> [RECORDS SUPPLIED]
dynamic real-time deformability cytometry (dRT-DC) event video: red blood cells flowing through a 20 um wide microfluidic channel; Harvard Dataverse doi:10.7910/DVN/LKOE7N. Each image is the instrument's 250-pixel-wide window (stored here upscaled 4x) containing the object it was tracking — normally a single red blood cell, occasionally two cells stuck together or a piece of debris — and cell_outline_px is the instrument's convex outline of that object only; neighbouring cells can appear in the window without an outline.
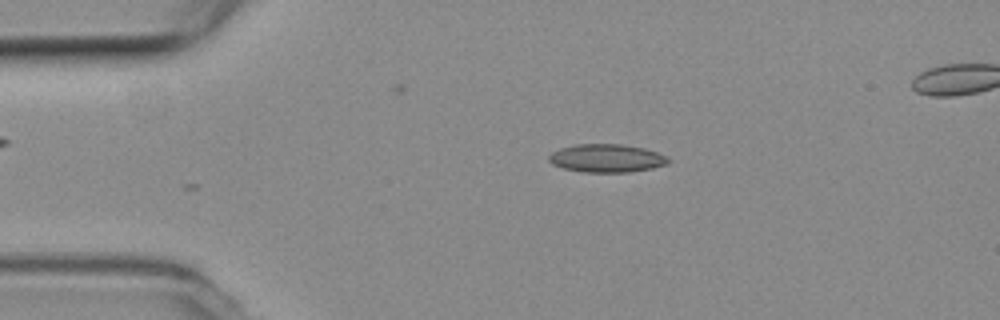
{"species": "common noctule bat (a hibernating species)", "species_latin": "Nyctalus noctula", "temperature_condition": "room temperature", "stored_images_in_passage": 7, "camera_frame_rate_fps": 3000, "um_per_image_px": 0.085, "animal": {"sex": "female", "body_mass_g": 19.3, "forearm_length_mm": 54.1}, "frame": {"image": 1, "passage_image": 1, "time_ms": 0.0, "image_size_px": [1000, 320], "cell_outline_px": [[672, 160], [668, 164], [652, 168], [628, 172], [584, 172], [564, 168], [552, 164], [548, 160], [548, 156], [552, 152], [560, 148], [572, 144], [620, 144], [644, 148], [668, 156]], "centroid_in_image_um": [51.57, 13.44], "position_along_channel_um": 33.4, "area_um2": 19.71}}
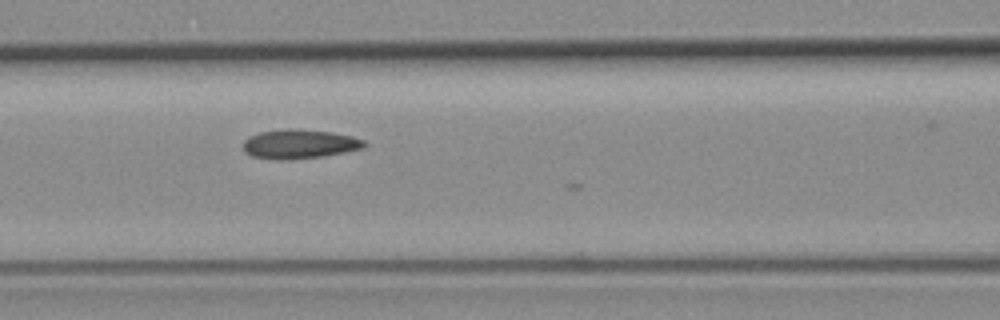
{"frame": {"image": 2, "passage_image": 5, "time_ms": 1.333, "image_size_px": [1000, 320], "cell_outline_px": [[368, 144], [364, 148], [324, 156], [288, 160], [280, 160], [252, 156], [244, 152], [244, 140], [248, 136], [260, 132], [288, 128], [296, 128], [332, 132], [352, 136], [364, 140]], "centroid_in_image_um": [25.46, 12.24], "position_along_channel_um": 141.1, "area_um2": 20.81}}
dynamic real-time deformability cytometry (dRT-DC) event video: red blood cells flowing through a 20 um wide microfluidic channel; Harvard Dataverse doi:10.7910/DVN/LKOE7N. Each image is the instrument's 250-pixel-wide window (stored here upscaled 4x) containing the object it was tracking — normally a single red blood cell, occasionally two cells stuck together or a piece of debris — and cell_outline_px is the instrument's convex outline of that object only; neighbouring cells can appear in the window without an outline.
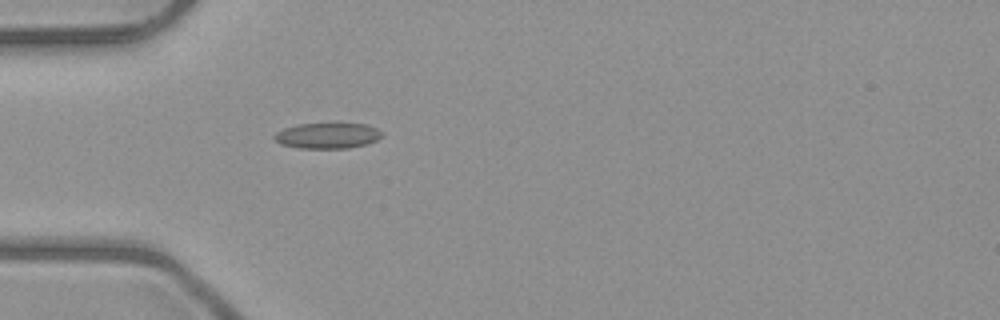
{"species": "common noctule bat (a hibernating species)", "species_latin": "Nyctalus noctula", "temperature_condition": "room temperature", "stored_images_in_passage": 3, "camera_frame_rate_fps": 3000, "um_per_image_px": 0.085, "animal": {"sex": "male", "body_mass_g": 23.1, "forearm_length_mm": 52.7}, "frame": {"image": 1, "passage_image": 3, "time_ms": 2.333, "image_size_px": [1000, 320], "cell_outline_px": [[380, 136], [376, 140], [364, 144], [348, 148], [300, 148], [280, 144], [272, 136], [276, 132], [284, 128], [296, 124], [364, 124], [376, 128], [380, 132]], "centroid_in_image_um": [27.76, 11.53], "position_along_channel_um": 57.2, "area_um2": 15.78}}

> [WHAT YOU HAVE TO DO]
Quote all the records verbatim, dropping any pictures from your copy.

> [IN RESPONSE]
dynamic real-time deformability cytometry (dRT-DC) event video: red blood cells flowing through a 20 um wide microfluidic channel; Harvard Dataverse doi:10.7910/DVN/LKOE7N. Each image is the instrument's 250-pixel-wide window (stored here upscaled 4x) containing the object it was tracking — normally a single red blood cell, occasionally two cells stuck together or a piece of debris — and cell_outline_px is the instrument's convex outline of that object only; neighbouring cells can appear in the window without an outline.
{"species": "common noctule bat (a hibernating species)", "species_latin": "Nyctalus noctula", "temperature_condition": "room temperature", "stored_images_in_passage": 7, "camera_frame_rate_fps": 3000, "um_per_image_px": 0.085, "animal": {"sex": "female", "body_mass_g": 19.3, "forearm_length_mm": 54.1}, "frame": {"image": 1, "passage_image": 1, "time_ms": 0.0, "image_size_px": [1000, 320], "cell_outline_px": [[672, 160], [668, 164], [652, 168], [628, 172], [584, 172], [564, 168], [552, 164], [548, 160], [548, 156], [552, 152], [560, 148], [572, 144], [620, 144], [644, 148], [668, 156]], "centroid_in_image_um": [51.57, 13.44], "position_along_channel_um": 33.4, "area_um2": 19.71}}
{"frame": {"image": 2, "passage_image": 5, "time_ms": 1.333, "image_size_px": [1000, 320], "cell_outline_px": [[368, 144], [364, 148], [324, 156], [288, 160], [280, 160], [252, 156], [244, 152], [244, 140], [248, 136], [260, 132], [288, 128], [296, 128], [332, 132], [352, 136], [364, 140]], "centroid_in_image_um": [25.46, 12.24], "position_along_channel_um": 141.1, "area_um2": 20.81}}
dynamic real-time deformability cytometry (dRT-DC) event video: red blood cells flowing through a 20 um wide microfluidic channel; Harvard Dataverse doi:10.7910/DVN/LKOE7N. Each image is the instrument's 250-pixel-wide window (stored here upscaled 4x) containing the object it was tracking — normally a single red blood cell, occasionally two cells stuck together or a piece of debris — and cell_outline_px is the instrument's convex outline of that object only; neighbouring cells can appear in the window without an outline.
{"species": "common noctule bat (a hibernating species)", "species_latin": "Nyctalus noctula", "temperature_condition": "room temperature", "stored_images_in_passage": 3, "camera_frame_rate_fps": 3000, "um_per_image_px": 0.085, "animal": {"sex": "male", "body_mass_g": 23.1, "forearm_length_mm": 52.7}, "frame": {"image": 1, "passage_image": 3, "time_ms": 2.333, "image_size_px": [1000, 320], "cell_outline_px": [[380, 136], [376, 140], [364, 144], [348, 148], [300, 148], [280, 144], [272, 136], [276, 132], [284, 128], [296, 124], [364, 124], [376, 128], [380, 132]], "centroid_in_image_um": [27.76, 11.53], "position_along_channel_um": 57.2, "area_um2": 15.78}}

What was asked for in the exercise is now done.